Consequently, I’ve been upping my workouts while pitching this book, and that progress is helping me through this career stagnancy. My burning muscles remind me that I can do hard things. I am strong enough to keep going.

Love,

Taylor

Book #6

I started a new book project this week. If anyone else is keeping track, this is will be my 6th book. Every time I finish a novel, I think that will be the last one, convinced that there are no more stories inside me. Then, inevitably, an idea starts to take hold. With Cloaked, it was the opening scene. With Sonder Village, it was the setting. With Hedge Dancer (the book I’m pitching now), it was an effervescent main character who had to be shared with the world.

I was very afraid this past year that I really was out of stories. Usually, my brain needs a 6 month break before notes, bullet points, and quotes start finding their way to scrap paper. I finished Hedge Dancer in September, and come February, there were still crickets. All spring I waited, amid the moving chaos, for something real to take hold. My mind and my body were still whispering ‘rest’, and for once, instead of trying to do it all, I listened.

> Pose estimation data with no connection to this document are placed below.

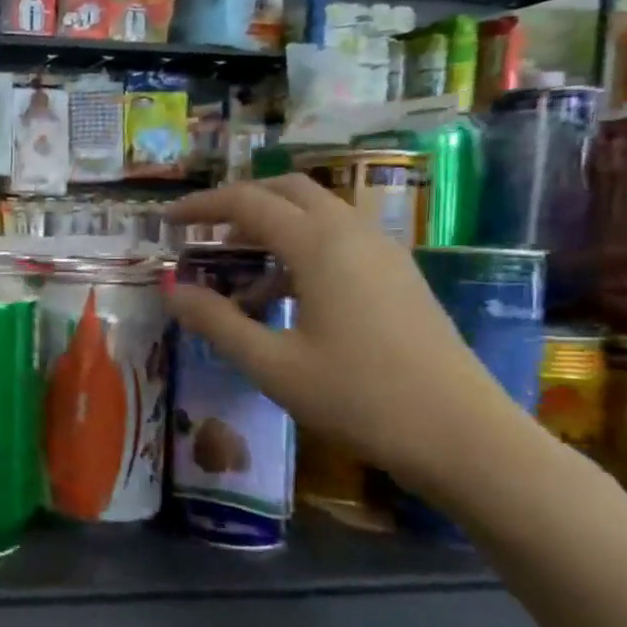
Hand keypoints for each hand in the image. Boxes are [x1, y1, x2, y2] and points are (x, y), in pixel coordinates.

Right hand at [164, 177, 543, 496]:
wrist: (461, 435)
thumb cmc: (358, 398)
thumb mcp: (270, 364)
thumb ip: (215, 321)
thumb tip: (171, 290)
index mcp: (319, 245)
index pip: (247, 202)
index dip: (201, 206)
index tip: (166, 222)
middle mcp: (352, 233)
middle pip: (287, 191)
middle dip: (238, 203)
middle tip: (202, 233)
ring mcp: (383, 252)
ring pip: (316, 213)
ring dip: (271, 227)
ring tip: (238, 274)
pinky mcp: (398, 275)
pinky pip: (338, 238)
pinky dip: (300, 247)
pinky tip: (284, 296)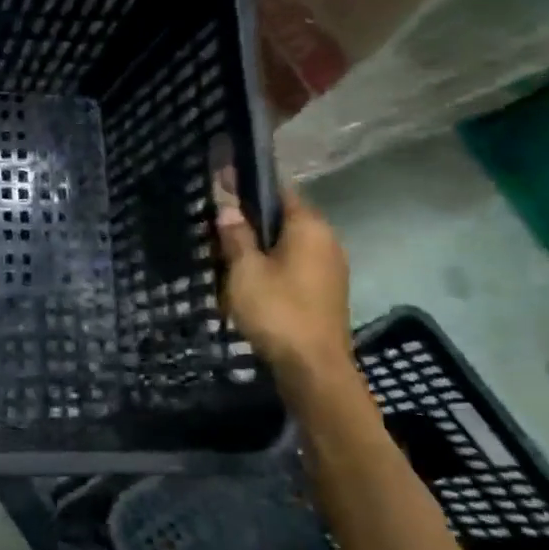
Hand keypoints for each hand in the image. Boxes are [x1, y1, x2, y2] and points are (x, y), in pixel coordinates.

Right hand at [215, 174, 353, 380]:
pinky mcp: (326, 292)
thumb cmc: (277, 311)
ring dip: (261, 244)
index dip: (249, 184)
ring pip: (289, 244)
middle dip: (253, 218)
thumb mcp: (245, 270)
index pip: (279, 190)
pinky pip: (295, 265)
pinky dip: (273, 264)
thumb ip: (236, 236)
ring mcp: (330, 268)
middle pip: (285, 217)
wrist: (314, 369)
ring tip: (227, 253)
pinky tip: (250, 279)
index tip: (222, 180)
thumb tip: (228, 209)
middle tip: (218, 223)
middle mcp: (327, 240)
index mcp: (309, 227)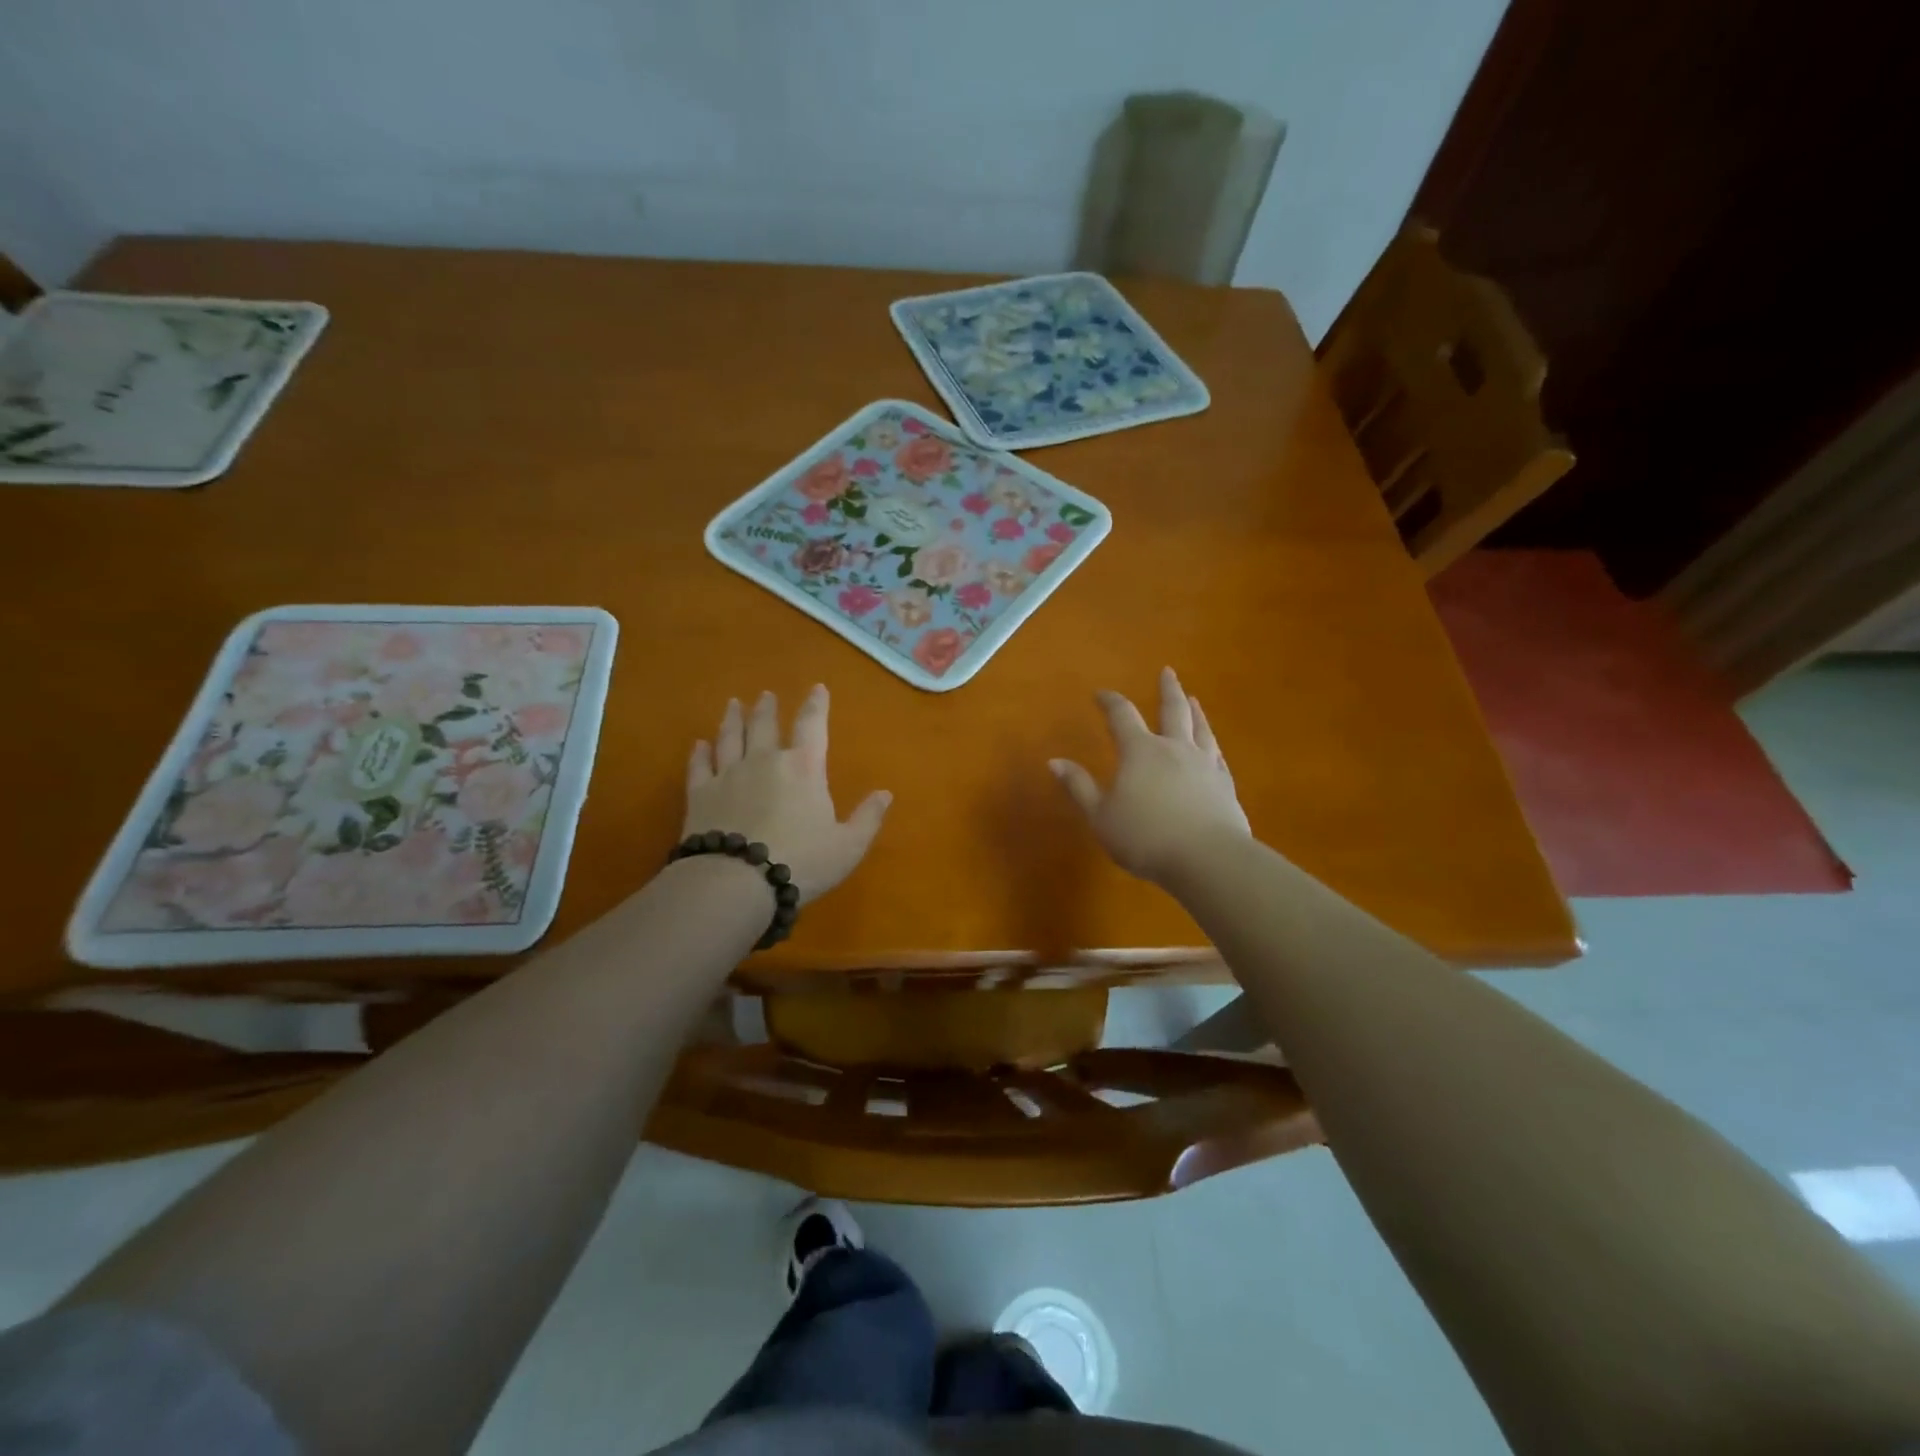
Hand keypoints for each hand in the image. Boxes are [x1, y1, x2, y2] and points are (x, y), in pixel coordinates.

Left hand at [684, 685, 890, 905]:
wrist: (736, 882)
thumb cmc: (801, 862)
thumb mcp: (848, 846)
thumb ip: (868, 817)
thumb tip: (885, 793)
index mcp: (804, 768)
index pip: (812, 725)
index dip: (816, 705)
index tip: (818, 688)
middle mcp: (764, 761)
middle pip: (764, 725)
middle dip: (767, 708)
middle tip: (766, 695)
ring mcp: (728, 775)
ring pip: (730, 737)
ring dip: (732, 719)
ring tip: (733, 704)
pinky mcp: (699, 795)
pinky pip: (699, 766)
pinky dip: (700, 753)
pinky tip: (699, 744)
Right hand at [1050, 666, 1250, 885]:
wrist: (1208, 858)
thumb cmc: (1145, 837)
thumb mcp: (1101, 816)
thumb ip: (1079, 787)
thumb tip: (1055, 761)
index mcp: (1140, 751)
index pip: (1122, 715)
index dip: (1110, 701)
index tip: (1101, 694)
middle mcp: (1174, 748)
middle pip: (1172, 710)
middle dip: (1167, 689)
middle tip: (1167, 671)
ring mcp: (1204, 764)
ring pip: (1200, 728)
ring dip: (1195, 711)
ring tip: (1193, 699)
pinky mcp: (1225, 785)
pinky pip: (1218, 755)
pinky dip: (1212, 744)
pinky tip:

So much of writer advice is “Butt in chair!” “Those words won’t write themselves!” “Habit over waiting for inspiration to strike!” A lot of times it is true, and this advice pushed me to complete five novels. But I had drifted too far from myself, and I needed to get back to me before I could create imaginary people with the love and depth they deserve. I’m finally reading more, devouring books like I used to when I was a teenager. I’m falling into more frequent posting on here without it feeling like a chore. My consistent workouts are helping me so much mentally. I feel surrounded and supported by family and loved ones.

The craving to put pen to paper started two weeks ago, but I forced myself to wait. My wonderful, fabulous sister got married last week and I needed to focus all my energy on her special day. Emotions from that day left me on such a high that I just had to start right after.

Radiant bride

I usually write adult fiction, so this urge to write a YA novel took me by surprise. I will update on the drafting process in the coming months. I hope I can pull this off.